§ **Request**
Turn all the records below into a Markdown table with two columns, Row and Entry, giving each non-blank line its own numbered row. Leave the pictures out.

[Material for this task — start]

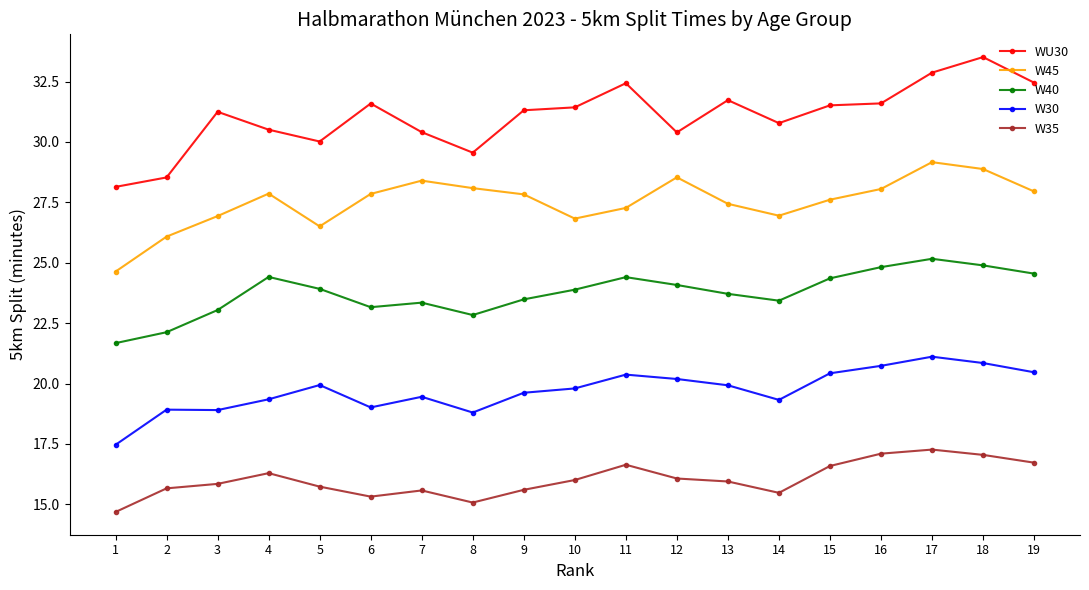

True or false: W35 has a value of 22.5 at 12.

False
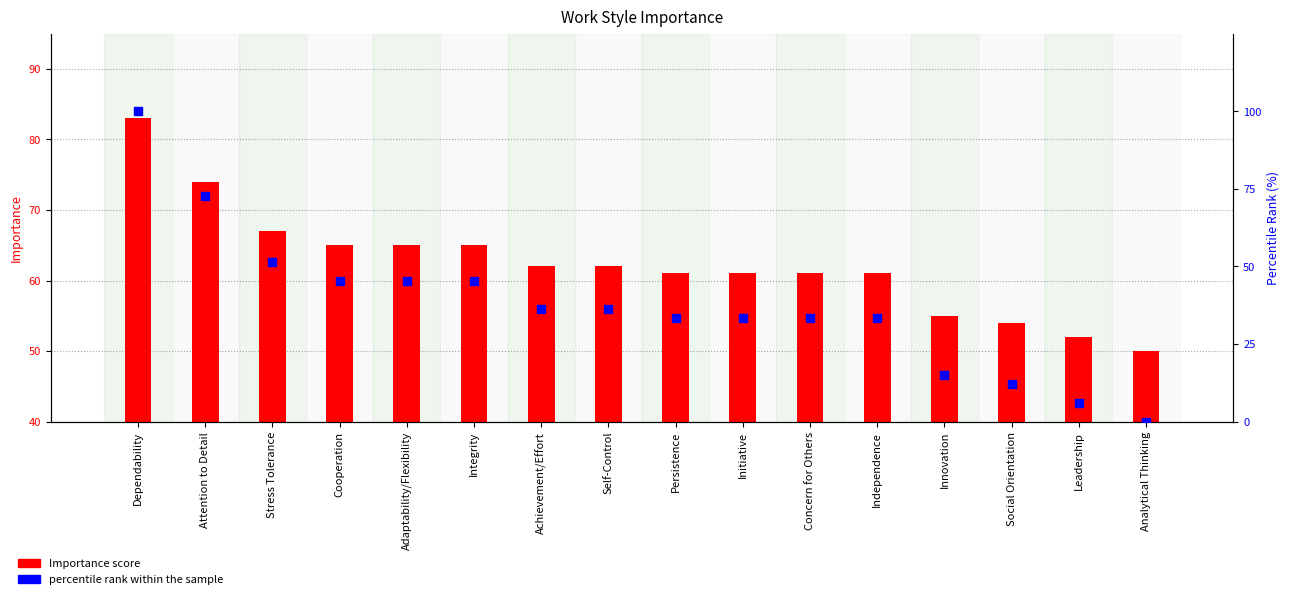

At how many categories does at least one series exceed 28?

16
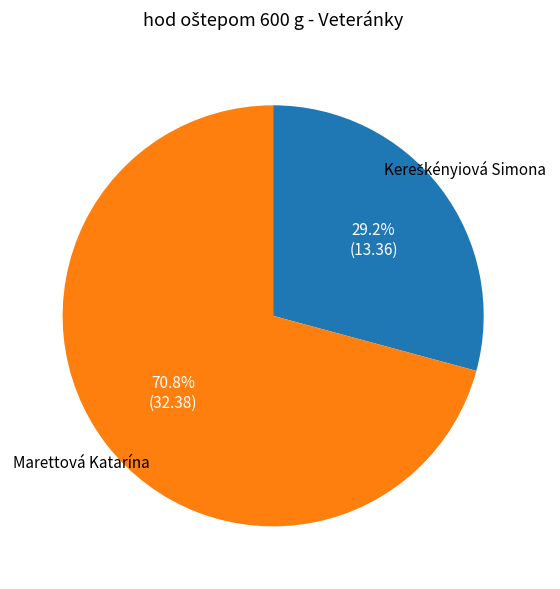

How much of the chart is everything except Marettová Katarína?

29.2%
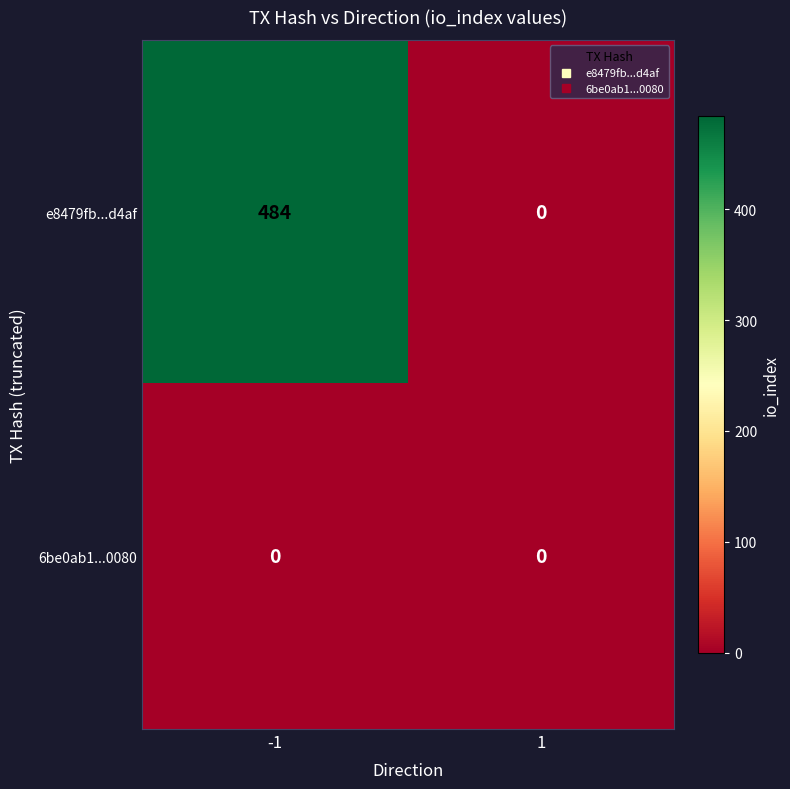

True or false: e8479fb...d4af has a value of 660 at -1.

False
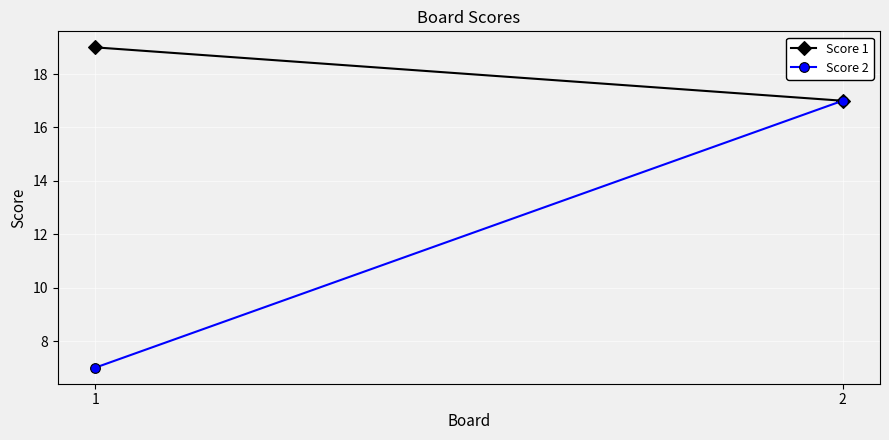

Between 1 and 2, which series saw the biggest shift?

Score 2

[Material for this task — finish]

§ **Reply**
| Row | Entry |
|---|---|
| 1 | True or false: W35 has a value of 22.5 at 12. |
| 2 | False |
| 3 | At how many categories does at least one series exceed 28? |
| 4 | 16 |
| 5 | How much of the chart is everything except Marettová Katarína? |
| 6 | 29.2% |
| 7 | True or false: e8479fb...d4af has a value of 660 at -1. |
| 8 | False |
| 9 | Between 1 and 2, which series saw the biggest shift? |
| 10 | Score 2 |